# phenolic router table 24x32 sagging, fixes?



## nojrd (Dec 26, 2011)

I recently purchased a Bench Dog phenolic router table. It was warped even without the weight of the router and lift. Exchanged for a new one, which is perfectly flat. I'm concerned that it will be a matter of time before weight, use, and gravity catch up to it and cause it to sag. I have a baltic birch sub base and would like to add a gusset to the bottom of the baltic birch to help keep it flat. 
Any suggestions on what to use? Aluminum angle vs steel? How much does the metal stretch? Form, angle vs some fence extrusion? Something from 80/20?
John


----------



## bobj3 (Jan 17, 2006)

Welcome


----------



## 2bigfeet (Mar 3, 2011)

I'm guessing it is an issue with phenolic tops... seeing how Jessem reinforces their tops.

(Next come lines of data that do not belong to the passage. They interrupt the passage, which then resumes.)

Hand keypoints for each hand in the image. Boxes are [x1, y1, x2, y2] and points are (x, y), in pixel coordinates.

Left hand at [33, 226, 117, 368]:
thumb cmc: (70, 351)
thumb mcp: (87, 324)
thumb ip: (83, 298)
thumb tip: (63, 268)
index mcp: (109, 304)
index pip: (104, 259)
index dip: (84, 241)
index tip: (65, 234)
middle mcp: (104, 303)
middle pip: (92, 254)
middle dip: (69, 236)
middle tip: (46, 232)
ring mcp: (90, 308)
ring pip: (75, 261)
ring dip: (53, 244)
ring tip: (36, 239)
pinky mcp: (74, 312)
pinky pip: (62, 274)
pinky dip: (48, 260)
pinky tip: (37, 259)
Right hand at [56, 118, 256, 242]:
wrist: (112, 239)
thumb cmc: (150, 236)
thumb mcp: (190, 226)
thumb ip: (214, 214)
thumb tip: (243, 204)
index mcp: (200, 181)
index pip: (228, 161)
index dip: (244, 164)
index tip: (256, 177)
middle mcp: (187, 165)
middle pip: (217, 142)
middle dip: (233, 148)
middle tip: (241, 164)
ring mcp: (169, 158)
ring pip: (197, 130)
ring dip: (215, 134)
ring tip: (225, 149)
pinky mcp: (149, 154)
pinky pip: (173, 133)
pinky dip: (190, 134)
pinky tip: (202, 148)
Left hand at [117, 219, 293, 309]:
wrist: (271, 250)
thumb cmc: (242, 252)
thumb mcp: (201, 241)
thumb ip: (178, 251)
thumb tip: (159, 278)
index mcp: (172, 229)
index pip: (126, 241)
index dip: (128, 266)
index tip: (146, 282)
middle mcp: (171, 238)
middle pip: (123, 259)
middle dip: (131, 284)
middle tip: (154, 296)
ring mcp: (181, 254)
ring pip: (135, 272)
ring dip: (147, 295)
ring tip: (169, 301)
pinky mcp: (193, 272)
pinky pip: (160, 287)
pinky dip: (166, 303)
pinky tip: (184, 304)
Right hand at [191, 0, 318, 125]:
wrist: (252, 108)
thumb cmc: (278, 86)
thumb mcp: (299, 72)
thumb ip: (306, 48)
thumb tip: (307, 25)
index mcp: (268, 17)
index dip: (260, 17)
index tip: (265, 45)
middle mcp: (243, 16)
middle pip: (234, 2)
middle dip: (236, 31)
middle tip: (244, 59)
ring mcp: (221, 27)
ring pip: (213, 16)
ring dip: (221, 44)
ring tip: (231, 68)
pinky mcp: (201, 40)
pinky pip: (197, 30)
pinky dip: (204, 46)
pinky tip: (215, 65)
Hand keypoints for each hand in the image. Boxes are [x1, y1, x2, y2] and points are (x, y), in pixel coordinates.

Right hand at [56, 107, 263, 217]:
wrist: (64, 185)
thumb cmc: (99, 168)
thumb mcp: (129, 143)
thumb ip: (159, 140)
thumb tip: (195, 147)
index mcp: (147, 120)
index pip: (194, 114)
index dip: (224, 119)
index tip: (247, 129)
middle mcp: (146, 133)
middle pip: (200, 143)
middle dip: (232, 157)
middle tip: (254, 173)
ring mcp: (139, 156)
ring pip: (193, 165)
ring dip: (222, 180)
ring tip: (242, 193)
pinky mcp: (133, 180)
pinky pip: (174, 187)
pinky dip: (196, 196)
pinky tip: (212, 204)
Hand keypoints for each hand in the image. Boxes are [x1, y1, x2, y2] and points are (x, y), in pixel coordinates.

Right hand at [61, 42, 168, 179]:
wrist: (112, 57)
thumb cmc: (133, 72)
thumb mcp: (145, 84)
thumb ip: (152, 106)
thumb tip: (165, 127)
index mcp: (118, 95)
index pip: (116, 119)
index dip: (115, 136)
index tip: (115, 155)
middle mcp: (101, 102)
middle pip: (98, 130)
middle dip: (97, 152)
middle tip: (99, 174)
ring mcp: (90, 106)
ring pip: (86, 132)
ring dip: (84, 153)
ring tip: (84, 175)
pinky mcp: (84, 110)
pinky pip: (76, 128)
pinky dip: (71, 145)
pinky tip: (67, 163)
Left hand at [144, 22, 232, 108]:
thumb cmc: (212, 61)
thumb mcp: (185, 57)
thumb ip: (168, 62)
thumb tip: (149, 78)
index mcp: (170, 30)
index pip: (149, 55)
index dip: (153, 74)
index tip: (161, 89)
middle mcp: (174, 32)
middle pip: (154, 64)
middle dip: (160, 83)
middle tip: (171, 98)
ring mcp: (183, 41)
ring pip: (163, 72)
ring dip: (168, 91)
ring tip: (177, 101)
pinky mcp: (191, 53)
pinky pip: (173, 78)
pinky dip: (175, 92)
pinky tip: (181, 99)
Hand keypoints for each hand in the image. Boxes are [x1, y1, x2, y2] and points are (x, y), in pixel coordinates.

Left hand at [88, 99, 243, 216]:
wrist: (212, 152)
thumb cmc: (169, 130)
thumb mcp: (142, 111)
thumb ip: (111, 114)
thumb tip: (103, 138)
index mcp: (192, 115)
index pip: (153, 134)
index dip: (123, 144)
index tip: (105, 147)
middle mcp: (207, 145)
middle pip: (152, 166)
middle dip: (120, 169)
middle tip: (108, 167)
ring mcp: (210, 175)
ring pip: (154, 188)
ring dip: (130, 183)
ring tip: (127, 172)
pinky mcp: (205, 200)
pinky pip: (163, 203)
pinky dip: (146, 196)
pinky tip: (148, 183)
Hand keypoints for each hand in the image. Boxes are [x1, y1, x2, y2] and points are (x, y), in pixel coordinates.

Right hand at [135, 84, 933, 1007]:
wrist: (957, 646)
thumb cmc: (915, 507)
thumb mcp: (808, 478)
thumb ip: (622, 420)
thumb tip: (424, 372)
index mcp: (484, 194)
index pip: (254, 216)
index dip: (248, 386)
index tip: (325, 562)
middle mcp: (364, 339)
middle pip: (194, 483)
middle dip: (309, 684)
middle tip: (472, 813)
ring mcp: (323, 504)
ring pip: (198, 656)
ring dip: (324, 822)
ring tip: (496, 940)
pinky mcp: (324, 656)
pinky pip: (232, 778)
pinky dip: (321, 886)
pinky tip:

That looks like a pretty substantial aluminum angle. Maybe follow their idea?


----------



## jw2170 (Jan 24, 2008)

Welcome to the router forum.

Thank you for joining us, John.

If you are worried that the table will sag, I would reinforce with transverse lengths of aluminum angle close to the insert base.


----------



## Mike (Nov 22, 2004)

John, the Router Workshop tables do not sag with Formica and I am in the process of building 3 tables of similar design with phenolic impregnated Baltic birch plywood. I noticed the phenolic does mark from clamping pressure. I believe if you use similar support you should not have any problems.


----------



## nojrd (Dec 26, 2011)

thanks for the input. I recall seeing the supports on the Jessem phenolic router table with built in lift. Interesting that Jessem did not have these on their prior phenolic table. If Jessem selected aluminum, I trust it will work. I thought aluminum would be more likely to stretch and sag than steel. Even so, getting a dead flat piece of aluminum would be much easier anyway, so aluminum wins. 
I have a 3/4 baltic birch flat base with 3/4 inch phenolic top. It will support an incra Master II lift, Porter Cable 7518, and Rocker sheet steel box. Put it all on a scale and got 36 lbs! Furthermore, the inside rail measures of the stand are 21x16 inches unsupport. Think it best to reinforce the belly from sagging.


----------